Peter M. (Name von der Redaktion geändert), eigentlich Unternehmensberater für vietnamesische Firmen, unterstützt als Privatdetektiv die Suche nach Phuong. Er hat in allen Berliner Krankenhäusern und im Abschiebegewahrsam nachgefragt. Nirgendwo war Phuong aufgetaucht. Bei der Polizei dauerte es lange, bis man die Suche nach einer Frau, die es offiziell gar nicht gibt, ernst nahm. Inzwischen ermittelt das Landeskriminalamt und hat Indizien für ein Kapitalverbrechen. Zwei Bordelle wurden bereits gestürmt. In einem Fall war es Fehlalarm. Im anderen konnte eine andere Vietnamesin aus der Zwangsprostitution befreit werden. »Wegen der laufenden Ermittlungen äußern wir uns nicht zu Einzelheiten«, sagt eine Sprecherin.

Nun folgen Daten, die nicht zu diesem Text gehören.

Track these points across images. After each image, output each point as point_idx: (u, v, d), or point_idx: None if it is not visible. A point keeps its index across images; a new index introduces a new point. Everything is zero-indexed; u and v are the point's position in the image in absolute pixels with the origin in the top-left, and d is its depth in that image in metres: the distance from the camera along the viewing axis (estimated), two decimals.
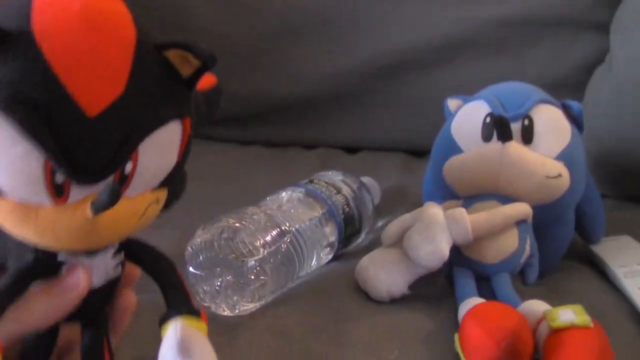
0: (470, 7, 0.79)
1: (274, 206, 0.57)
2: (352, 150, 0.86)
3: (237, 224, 0.52)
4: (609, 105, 0.69)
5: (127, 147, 0.32)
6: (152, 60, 0.33)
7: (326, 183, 0.62)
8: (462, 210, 0.50)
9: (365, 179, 0.68)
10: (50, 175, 0.31)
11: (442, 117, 0.82)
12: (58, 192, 0.32)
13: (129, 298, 0.39)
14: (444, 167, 0.56)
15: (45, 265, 0.35)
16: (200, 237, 0.52)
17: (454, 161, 0.55)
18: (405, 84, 0.81)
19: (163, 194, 0.36)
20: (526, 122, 0.53)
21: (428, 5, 0.79)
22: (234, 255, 0.50)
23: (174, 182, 0.37)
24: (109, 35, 0.31)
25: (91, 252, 0.36)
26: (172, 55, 0.33)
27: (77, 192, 0.32)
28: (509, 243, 0.51)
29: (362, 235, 0.63)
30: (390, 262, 0.51)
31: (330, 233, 0.58)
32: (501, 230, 0.50)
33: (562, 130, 0.54)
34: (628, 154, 0.67)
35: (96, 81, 0.31)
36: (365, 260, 0.53)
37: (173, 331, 0.35)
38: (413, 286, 0.51)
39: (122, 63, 0.31)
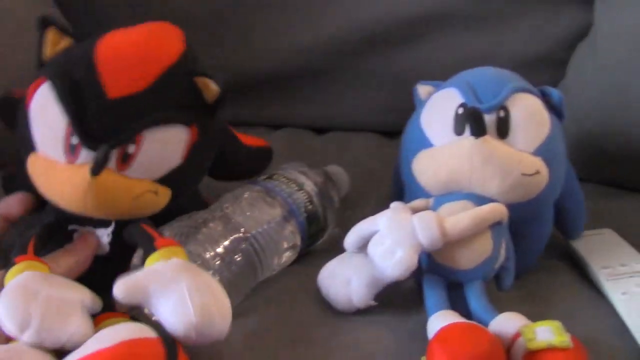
0: None
1: (228, 209, 0.52)
2: (320, 130, 0.80)
3: (188, 235, 0.47)
4: (592, 83, 0.65)
5: (131, 129, 0.41)
6: (180, 79, 0.43)
7: (286, 179, 0.57)
8: (432, 213, 0.46)
9: (332, 168, 0.63)
10: (68, 136, 0.41)
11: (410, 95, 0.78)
12: (72, 152, 0.41)
13: None
14: (412, 162, 0.51)
15: (60, 227, 0.44)
16: None
17: (423, 156, 0.51)
18: (375, 60, 0.76)
19: (164, 190, 0.43)
20: (501, 114, 0.49)
21: None
22: None
23: (179, 186, 0.44)
24: (148, 54, 0.43)
25: (94, 226, 0.44)
26: (198, 80, 0.44)
27: (85, 156, 0.41)
28: (483, 247, 0.47)
29: (328, 231, 0.59)
30: (353, 271, 0.47)
31: (292, 234, 0.54)
32: (474, 233, 0.46)
33: (540, 122, 0.49)
34: (612, 137, 0.63)
35: (124, 76, 0.41)
36: (327, 269, 0.49)
37: (115, 291, 0.38)
38: (378, 294, 0.47)
39: (151, 72, 0.42)
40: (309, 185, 0.57)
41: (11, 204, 0.47)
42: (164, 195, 0.44)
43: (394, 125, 0.79)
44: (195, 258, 0.46)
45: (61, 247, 0.44)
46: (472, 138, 0.47)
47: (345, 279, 0.47)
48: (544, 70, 0.72)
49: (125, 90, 0.41)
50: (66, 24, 0.44)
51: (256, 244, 0.50)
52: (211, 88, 0.44)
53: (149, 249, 0.41)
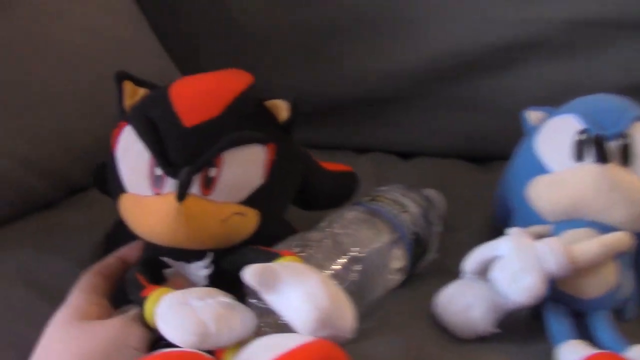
0: (535, 6, 0.72)
1: (337, 230, 0.52)
2: (405, 155, 0.80)
3: (303, 254, 0.48)
4: None
5: (210, 153, 0.41)
6: (250, 104, 0.45)
7: (390, 200, 0.57)
8: (558, 240, 0.45)
9: (429, 192, 0.63)
10: (152, 169, 0.42)
11: (504, 122, 0.77)
12: (157, 183, 0.42)
13: None
14: (527, 187, 0.51)
15: (156, 263, 0.44)
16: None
17: (540, 182, 0.50)
18: (464, 86, 0.75)
19: (251, 212, 0.43)
20: (624, 141, 0.48)
21: (491, 4, 0.72)
22: None
23: (265, 207, 0.44)
24: (219, 86, 0.46)
25: (187, 260, 0.44)
26: (267, 104, 0.46)
27: (170, 185, 0.42)
28: (608, 277, 0.46)
29: (431, 255, 0.58)
30: (474, 297, 0.46)
31: (400, 256, 0.53)
32: (600, 262, 0.45)
33: None
34: None
35: (197, 106, 0.44)
36: (444, 294, 0.48)
37: (248, 275, 0.39)
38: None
39: (223, 100, 0.44)
40: (413, 207, 0.57)
41: (132, 248, 0.48)
42: (252, 218, 0.44)
43: (481, 152, 0.80)
44: None
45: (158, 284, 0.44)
46: (596, 165, 0.47)
47: (465, 305, 0.46)
48: (637, 101, 0.71)
49: (200, 118, 0.43)
50: (141, 76, 0.47)
51: (368, 264, 0.50)
52: (282, 108, 0.45)
53: (272, 258, 0.42)
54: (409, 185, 0.61)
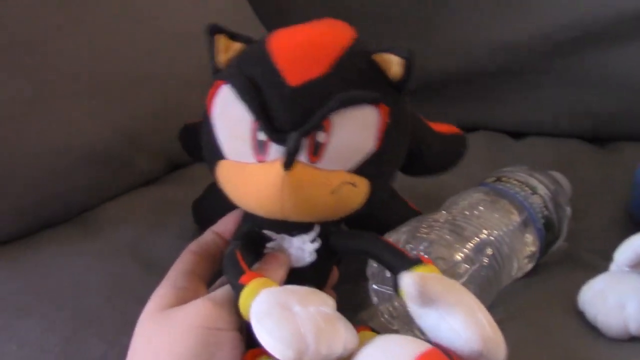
0: None
1: (464, 211, 0.48)
2: (515, 135, 0.75)
3: (431, 235, 0.44)
4: None
5: (319, 115, 0.37)
6: (359, 60, 0.40)
7: (518, 182, 0.52)
8: None
9: (554, 174, 0.58)
10: (255, 133, 0.38)
11: (629, 100, 0.70)
12: (260, 149, 0.38)
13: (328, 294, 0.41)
14: None
15: (256, 236, 0.41)
16: None
17: None
18: (587, 60, 0.69)
19: (361, 182, 0.39)
20: None
21: None
22: None
23: (376, 176, 0.40)
24: (323, 40, 0.40)
25: (291, 233, 0.40)
26: (378, 58, 0.40)
27: (275, 152, 0.38)
28: None
29: (559, 242, 0.53)
30: (629, 293, 0.41)
31: (531, 241, 0.49)
32: None
33: None
34: None
35: (301, 63, 0.39)
36: (592, 288, 0.43)
37: (409, 285, 0.35)
38: None
39: (329, 56, 0.39)
40: (542, 189, 0.52)
41: (227, 221, 0.44)
42: (363, 188, 0.39)
43: (600, 132, 0.73)
44: (441, 263, 0.42)
45: (258, 259, 0.40)
46: None
47: (618, 302, 0.41)
48: None
49: (305, 77, 0.38)
50: (234, 30, 0.42)
51: (500, 248, 0.45)
52: (394, 63, 0.39)
53: (407, 263, 0.37)
54: (533, 166, 0.56)
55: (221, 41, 0.42)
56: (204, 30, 0.42)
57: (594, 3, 0.67)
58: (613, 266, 0.44)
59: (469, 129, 0.75)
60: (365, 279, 0.44)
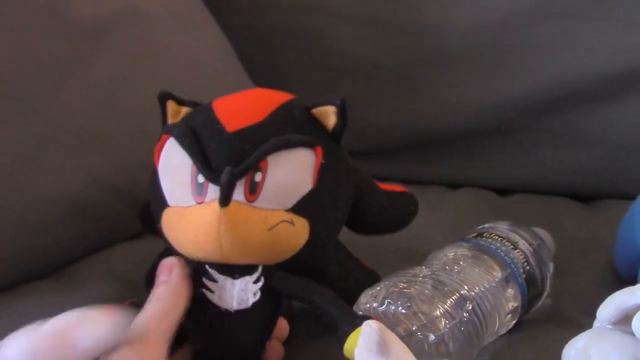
0: None
1: (444, 266, 0.48)
2: (501, 192, 0.75)
3: (410, 290, 0.44)
4: None
5: (255, 155, 0.39)
6: (296, 111, 0.43)
7: (499, 237, 0.52)
8: None
9: (537, 230, 0.58)
10: (194, 177, 0.40)
11: (613, 158, 0.71)
12: (199, 191, 0.39)
13: (275, 347, 0.43)
14: None
15: (198, 277, 0.40)
16: (367, 303, 0.43)
17: None
18: (573, 119, 0.70)
19: (301, 221, 0.40)
20: None
21: (609, 30, 0.67)
22: (414, 329, 0.41)
23: (315, 216, 0.40)
24: (259, 98, 0.44)
25: (233, 276, 0.40)
26: (315, 112, 0.43)
27: (212, 192, 0.39)
28: None
29: (543, 299, 0.53)
30: (612, 350, 0.40)
31: (513, 297, 0.48)
32: None
33: None
34: None
35: (241, 114, 0.42)
36: (575, 346, 0.42)
37: (373, 330, 0.36)
38: None
39: (267, 108, 0.42)
40: (524, 245, 0.52)
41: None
42: (302, 227, 0.40)
43: (586, 189, 0.74)
44: (421, 317, 0.42)
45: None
46: None
47: (602, 357, 0.41)
48: None
49: (243, 124, 0.41)
50: (182, 96, 0.46)
51: (481, 304, 0.45)
52: (331, 113, 0.42)
53: (356, 319, 0.38)
54: (516, 222, 0.56)
55: (171, 106, 0.45)
56: (157, 97, 0.45)
57: (577, 64, 0.69)
58: (596, 323, 0.43)
59: (455, 185, 0.76)
60: None
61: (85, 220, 0.58)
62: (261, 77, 0.75)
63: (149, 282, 0.53)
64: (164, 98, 0.45)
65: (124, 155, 0.61)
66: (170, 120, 0.45)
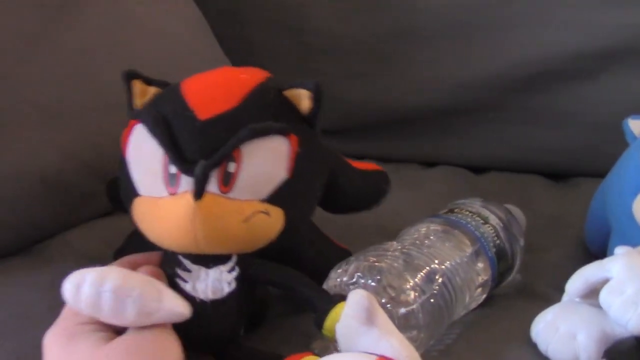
0: (630, 11, 0.67)
1: (415, 241, 0.48)
2: (476, 170, 0.76)
3: (381, 264, 0.44)
4: None
5: (228, 145, 0.38)
6: (269, 95, 0.41)
7: (469, 212, 0.52)
8: None
9: (509, 206, 0.58)
10: (166, 167, 0.39)
11: (585, 136, 0.71)
12: (171, 182, 0.38)
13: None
14: (634, 202, 0.45)
15: (172, 266, 0.40)
16: (337, 277, 0.43)
17: None
18: (548, 97, 0.70)
19: (275, 211, 0.39)
20: None
21: (584, 7, 0.67)
22: (384, 301, 0.41)
23: (290, 205, 0.40)
24: (230, 81, 0.42)
25: (207, 265, 0.40)
26: (288, 94, 0.41)
27: (185, 183, 0.38)
28: None
29: (514, 273, 0.53)
30: (579, 324, 0.41)
31: (483, 270, 0.49)
32: None
33: None
34: None
35: (212, 99, 0.40)
36: (544, 319, 0.43)
37: (360, 299, 0.36)
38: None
39: (240, 92, 0.40)
40: (494, 220, 0.52)
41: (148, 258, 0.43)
42: (277, 217, 0.39)
43: (560, 167, 0.74)
44: (390, 291, 0.42)
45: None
46: None
47: (569, 333, 0.41)
48: None
49: (215, 111, 0.39)
50: (149, 76, 0.44)
51: (451, 277, 0.45)
52: (304, 97, 0.41)
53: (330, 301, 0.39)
54: (487, 199, 0.56)
55: (137, 86, 0.43)
56: (121, 76, 0.43)
57: (553, 42, 0.69)
58: (565, 297, 0.44)
59: (430, 163, 0.76)
60: None
61: (55, 196, 0.57)
62: (236, 52, 0.74)
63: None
64: (129, 77, 0.43)
65: (94, 130, 0.60)
66: (137, 101, 0.43)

Möglicherweise wurde Phuong – wie die übergroße Zahl der Asylbewerber aus Vietnam – von ihrer Familie mit dem Auftrag nach Deutschland geschickt, hier Geld zu verdienen. Die Tante hatte sich ein paar Jahre zuvor unter ähnlichen Umständen auf den Weg gemacht und lebt heute mit einem deutschen Mann und dem gemeinsamen Kind zusammen. Legal.

Der Privatdetektiv hängte Suchplakate in Asiamärkten aus. Es gab Reaktionen. Eine Vietnamesin, die bei einer Beratungsstelle arbeitete, meinte, Phuong könnte von der Tante weggelaufen sein. Es gäbe einige vietnamesische Jugendliche, die sich in Deutschland aus den Fesseln strenger Familienhierarchien befreien und ihren eigenen Weg versuchen, sagte sie M..

Andere vermuteten Phuong auf dem Weg nach Großbritannien. Die Insel ist seit Jahren der Traum von Vietnamesen, die schnell zu Geld kommen wollen. Dort blühen allerlei illegale Erwerbszweige. Doch ein dritter Hinweis war konkreter: Ein Unbekannter hatte auf Vietnamesisch auf ein Plakate geschmiert: »Ich habe sie gefunden. Aber ich sage nichts, damit ich sie länger benutzen kann.« Männliche Wichtigtuerei oder tatsächlich ein Hinweis auf eine Verschleppung in die Zwangsprostitution? Viel spricht für Letzteres, denn auf dem Plakat, das die Polizei inzwischen konfisziert hat, stand außerdem: »Hai Duong, Tuky«. Hai Duong ist der Name von Phuongs Heimatprovinz in Vietnam, Tuky der Name ihres Kreises.

Bei den deutschen Behörden hat sie andere Angaben zu ihrer Herkunft gemacht. Wer das geschmiert hat, muss sie gekannt haben. Peter M. ahnt nur, wie schwer die Suche der Polizei nach Menschen ist, die Phuong gekannt haben. Wer zugibt, sie hier beherbergt oder beköstigt zu haben, bevor sie ihren Asylantrag gestellt hatte, kann sich strafbar gemacht haben: wegen Beihilfe zum illegalen Aufenthalt. Ohne ihren Spuren in Deutschland nachzugehen, kann Phuong aber kaum befreit werden. Falls sie noch lebt.